**WHAT TO PRODUCE:** Could you reproduce every line of the data below without changing a single character?

**DATA FOR THE TASK:**
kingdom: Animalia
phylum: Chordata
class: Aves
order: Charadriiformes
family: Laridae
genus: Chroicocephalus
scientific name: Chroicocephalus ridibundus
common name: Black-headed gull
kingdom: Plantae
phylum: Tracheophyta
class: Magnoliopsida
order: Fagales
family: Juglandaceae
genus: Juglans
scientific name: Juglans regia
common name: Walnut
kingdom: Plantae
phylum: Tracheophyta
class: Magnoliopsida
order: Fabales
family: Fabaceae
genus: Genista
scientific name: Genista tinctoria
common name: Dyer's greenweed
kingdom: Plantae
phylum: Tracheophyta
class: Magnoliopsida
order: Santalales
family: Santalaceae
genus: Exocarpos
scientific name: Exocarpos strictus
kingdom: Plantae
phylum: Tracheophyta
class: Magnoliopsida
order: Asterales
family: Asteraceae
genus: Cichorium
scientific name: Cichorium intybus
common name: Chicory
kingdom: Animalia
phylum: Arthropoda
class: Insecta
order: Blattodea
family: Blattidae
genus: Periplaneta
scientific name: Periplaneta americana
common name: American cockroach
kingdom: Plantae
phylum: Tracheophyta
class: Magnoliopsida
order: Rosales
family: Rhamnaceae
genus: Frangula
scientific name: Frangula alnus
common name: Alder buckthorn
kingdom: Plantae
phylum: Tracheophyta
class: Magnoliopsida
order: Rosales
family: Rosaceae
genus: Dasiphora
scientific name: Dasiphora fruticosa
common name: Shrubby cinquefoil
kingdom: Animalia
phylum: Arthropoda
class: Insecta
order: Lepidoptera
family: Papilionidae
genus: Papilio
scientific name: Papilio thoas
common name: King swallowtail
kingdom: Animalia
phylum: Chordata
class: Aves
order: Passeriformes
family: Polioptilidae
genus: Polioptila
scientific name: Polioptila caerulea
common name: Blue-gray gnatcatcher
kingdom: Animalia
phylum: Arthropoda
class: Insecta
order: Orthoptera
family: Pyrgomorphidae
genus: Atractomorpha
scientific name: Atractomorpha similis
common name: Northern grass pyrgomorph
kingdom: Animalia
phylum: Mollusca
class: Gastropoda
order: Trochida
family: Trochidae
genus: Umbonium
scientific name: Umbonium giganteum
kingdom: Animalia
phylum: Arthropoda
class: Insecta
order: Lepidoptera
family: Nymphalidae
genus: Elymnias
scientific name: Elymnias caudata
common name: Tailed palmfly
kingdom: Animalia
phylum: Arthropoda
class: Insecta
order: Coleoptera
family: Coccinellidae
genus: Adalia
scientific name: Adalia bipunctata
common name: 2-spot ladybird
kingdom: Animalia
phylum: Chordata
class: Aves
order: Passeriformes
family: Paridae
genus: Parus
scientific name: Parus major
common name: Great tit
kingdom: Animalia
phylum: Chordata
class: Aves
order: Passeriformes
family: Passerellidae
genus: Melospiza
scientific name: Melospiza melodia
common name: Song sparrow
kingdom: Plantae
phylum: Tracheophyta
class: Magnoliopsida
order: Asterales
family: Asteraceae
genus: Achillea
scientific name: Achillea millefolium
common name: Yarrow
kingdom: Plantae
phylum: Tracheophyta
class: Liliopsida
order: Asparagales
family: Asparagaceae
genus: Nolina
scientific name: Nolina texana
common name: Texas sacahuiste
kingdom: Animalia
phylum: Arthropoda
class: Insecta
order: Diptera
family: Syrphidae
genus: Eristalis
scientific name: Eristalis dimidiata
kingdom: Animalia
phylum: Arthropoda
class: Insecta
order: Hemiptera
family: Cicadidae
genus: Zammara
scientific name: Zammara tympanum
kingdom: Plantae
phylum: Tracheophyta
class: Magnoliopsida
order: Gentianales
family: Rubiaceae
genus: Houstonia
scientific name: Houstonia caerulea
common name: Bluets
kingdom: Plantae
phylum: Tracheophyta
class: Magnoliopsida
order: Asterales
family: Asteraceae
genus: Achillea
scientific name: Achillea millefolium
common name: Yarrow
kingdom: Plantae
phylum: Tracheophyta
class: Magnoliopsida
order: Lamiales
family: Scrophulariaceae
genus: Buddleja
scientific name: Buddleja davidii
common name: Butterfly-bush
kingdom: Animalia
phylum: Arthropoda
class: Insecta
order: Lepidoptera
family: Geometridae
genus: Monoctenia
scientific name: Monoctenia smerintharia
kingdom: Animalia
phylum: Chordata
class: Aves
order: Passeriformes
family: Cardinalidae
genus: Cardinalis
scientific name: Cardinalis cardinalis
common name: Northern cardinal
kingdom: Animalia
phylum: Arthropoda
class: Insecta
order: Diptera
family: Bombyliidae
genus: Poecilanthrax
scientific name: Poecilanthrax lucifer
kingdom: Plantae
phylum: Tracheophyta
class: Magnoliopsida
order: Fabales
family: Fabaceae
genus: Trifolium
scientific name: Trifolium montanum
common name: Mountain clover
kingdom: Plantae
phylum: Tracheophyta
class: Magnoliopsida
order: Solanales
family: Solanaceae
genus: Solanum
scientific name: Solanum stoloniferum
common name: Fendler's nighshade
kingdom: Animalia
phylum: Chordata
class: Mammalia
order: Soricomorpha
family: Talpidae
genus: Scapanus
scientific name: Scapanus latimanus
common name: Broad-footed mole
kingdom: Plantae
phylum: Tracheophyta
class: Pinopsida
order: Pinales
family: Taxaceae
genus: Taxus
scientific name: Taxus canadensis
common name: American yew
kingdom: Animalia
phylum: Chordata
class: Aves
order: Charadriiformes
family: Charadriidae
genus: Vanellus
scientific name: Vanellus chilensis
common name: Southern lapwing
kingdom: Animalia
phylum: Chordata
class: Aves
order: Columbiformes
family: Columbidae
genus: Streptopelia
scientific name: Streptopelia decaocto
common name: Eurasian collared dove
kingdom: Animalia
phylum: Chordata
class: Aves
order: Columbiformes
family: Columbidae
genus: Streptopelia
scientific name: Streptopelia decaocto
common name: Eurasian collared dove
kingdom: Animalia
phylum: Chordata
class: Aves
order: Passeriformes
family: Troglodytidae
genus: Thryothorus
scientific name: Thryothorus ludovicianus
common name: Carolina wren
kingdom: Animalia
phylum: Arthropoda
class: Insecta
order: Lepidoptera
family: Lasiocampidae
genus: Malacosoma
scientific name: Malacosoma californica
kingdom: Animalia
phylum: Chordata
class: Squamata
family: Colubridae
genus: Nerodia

**SOLUTION FOR THIS TASK:**
kingdom: Animalia
phylum: Chordata
class: Aves
order: Charadriiformes
family: Laridae
genus: Chroicocephalus
scientific name: Chroicocephalus ridibundus
common name: Black-headed gull
kingdom: Plantae
phylum: Tracheophyta
class: Magnoliopsida
order: Fagales
family: Juglandaceae
genus: Juglans
scientific name: Juglans regia
common name: Walnut
kingdom: Plantae
phylum: Tracheophyta
class: Magnoliopsida
order: Fabales
family: Fabaceae
genus: Genista
scientific name: Genista tinctoria
common name: Dyer's greenweed
kingdom: Plantae
phylum: Tracheophyta
class: Magnoliopsida
order: Santalales
family: Santalaceae
genus: Exocarpos
scientific name: Exocarpos strictus
kingdom: Plantae
phylum: Tracheophyta
class: Magnoliopsida
order: Asterales
family: Asteraceae
genus: Cichorium
scientific name: Cichorium intybus
common name: Chicory
kingdom: Animalia
phylum: Arthropoda
class: Insecta
order: Blattodea
family: Blattidae
genus: Periplaneta
scientific name: Periplaneta americana
common name: American cockroach
kingdom: Plantae
phylum: Tracheophyta
class: Magnoliopsida
order: Rosales
family: Rhamnaceae
genus: Frangula
scientific name: Frangula alnus
common name: Alder buckthorn
kingdom: Plantae
phylum: Tracheophyta
class: Magnoliopsida
order: Rosales
family: Rosaceae
genus: Dasiphora
scientific name: Dasiphora fruticosa
common name: Shrubby cinquefoil
kingdom: Animalia
phylum: Arthropoda
class: Insecta
order: Lepidoptera
family: Papilionidae
genus: Papilio
scientific name: Papilio thoas
common name: King swallowtail
kingdom: Animalia
phylum: Chordata
class: Aves
order: Passeriformes
family: Polioptilidae
genus: Polioptila
scientific name: Polioptila caerulea
common name: Blue-gray gnatcatcher
kingdom: Animalia
phylum: Arthropoda
class: Insecta
order: Orthoptera
family: Pyrgomorphidae
genus: Atractomorpha
scientific name: Atractomorpha similis
common name: Northern grass pyrgomorph
kingdom: Animalia
phylum: Mollusca
class: Gastropoda
order: Trochida
family: Trochidae
genus: Umbonium
scientific name: Umbonium giganteum
kingdom: Animalia
phylum: Arthropoda
class: Insecta
order: Lepidoptera
family: Nymphalidae
genus: Elymnias
scientific name: Elymnias caudata
common name: Tailed palmfly
kingdom: Animalia
phylum: Arthropoda
class: Insecta
order: Coleoptera
family: Coccinellidae
genus: Adalia
scientific name: Adalia bipunctata
common name: 2-spot ladybird
kingdom: Animalia
phylum: Chordata
class: Aves
order: Passeriformes
family: Paridae
genus: Parus
scientific name: Parus major
common name: Great tit
kingdom: Animalia
phylum: Chordata
class: Aves
order: Passeriformes
family: Passerellidae
genus: Melospiza
scientific name: Melospiza melodia
common name: Song sparrow
kingdom: Plantae
phylum: Tracheophyta
class: Magnoliopsida
order: Asterales
family: Asteraceae
genus: Achillea
scientific name: Achillea millefolium
common name: Yarrow
kingdom: Plantae
phylum: Tracheophyta
class: Liliopsida
order: Asparagales
family: Asparagaceae
genus: Nolina
scientific name: Nolina texana
common name: Texas sacahuiste
kingdom: Animalia
phylum: Arthropoda
class: Insecta
order: Diptera
family: Syrphidae
genus: Eristalis
scientific name: Eristalis dimidiata
kingdom: Animalia
phylum: Arthropoda
class: Insecta
order: Hemiptera
family: Cicadidae
genus: Zammara
scientific name: Zammara tympanum
kingdom: Plantae
phylum: Tracheophyta
class: Magnoliopsida
order: Gentianales
family: Rubiaceae
genus: Houstonia
scientific name: Houstonia caerulea
common name: Bluets
kingdom: Plantae
phylum: Tracheophyta
class: Magnoliopsida
order: Asterales
family: Asteraceae
genus: Achillea
scientific name: Achillea millefolium
common name: Yarrow
kingdom: Plantae
phylum: Tracheophyta
class: Magnoliopsida
order: Lamiales
family: Scrophulariaceae
genus: Buddleja
scientific name: Buddleja davidii
common name: Butterfly-bush
kingdom: Animalia
phylum: Arthropoda
class: Insecta
order: Lepidoptera
family: Geometridae
genus: Monoctenia
scientific name: Monoctenia smerintharia
kingdom: Animalia
phylum: Chordata
class: Aves
order: Passeriformes
family: Cardinalidae
genus: Cardinalis
scientific name: Cardinalis cardinalis
common name: Northern cardinal
kingdom: Animalia
phylum: Arthropoda
class: Insecta
order: Diptera
family: Bombyliidae
genus: Poecilanthrax
scientific name: Poecilanthrax lucifer
kingdom: Plantae
phylum: Tracheophyta
class: Magnoliopsida
order: Fabales
family: Fabaceae
genus: Trifolium
scientific name: Trifolium montanum
common name: Mountain clover
kingdom: Plantae
phylum: Tracheophyta
class: Magnoliopsida
order: Solanales
family: Solanaceae
genus: Solanum
scientific name: Solanum stoloniferum
common name: Fendler's nighshade
kingdom: Animalia
phylum: Chordata
class: Mammalia
order: Soricomorpha
family: Talpidae
genus: Scapanus
scientific name: Scapanus latimanus
common name: Broad-footed mole
kingdom: Plantae
phylum: Tracheophyta
class: Pinopsida
order: Pinales
family: Taxaceae
genus: Taxus
scientific name: Taxus canadensis
common name: American yew
kingdom: Animalia
phylum: Chordata
class: Aves
order: Charadriiformes
family: Charadriidae
genus: Vanellus
scientific name: Vanellus chilensis
common name: Southern lapwing
kingdom: Animalia
phylum: Chordata
class: Aves
order: Columbiformes
family: Columbidae
genus: Streptopelia
scientific name: Streptopelia decaocto
common name: Eurasian collared dove
kingdom: Animalia
phylum: Chordata
class: Aves
order: Columbiformes
family: Columbidae
genus: Streptopelia
scientific name: Streptopelia decaocto
common name: Eurasian collared dove
kingdom: Animalia
phylum: Chordata
class: Aves
order: Passeriformes
family: Troglodytidae
genus: Thryothorus
scientific name: Thryothorus ludovicianus
common name: Carolina wren
kingdom: Animalia
phylum: Arthropoda
class: Insecta
order: Lepidoptera
family: Lasiocampidae
genus: Malacosoma
scientific name: Malacosoma californica
kingdom: Animalia
phylum: Chordata
class: Squamata
family: Colubridae
genus: Nerodia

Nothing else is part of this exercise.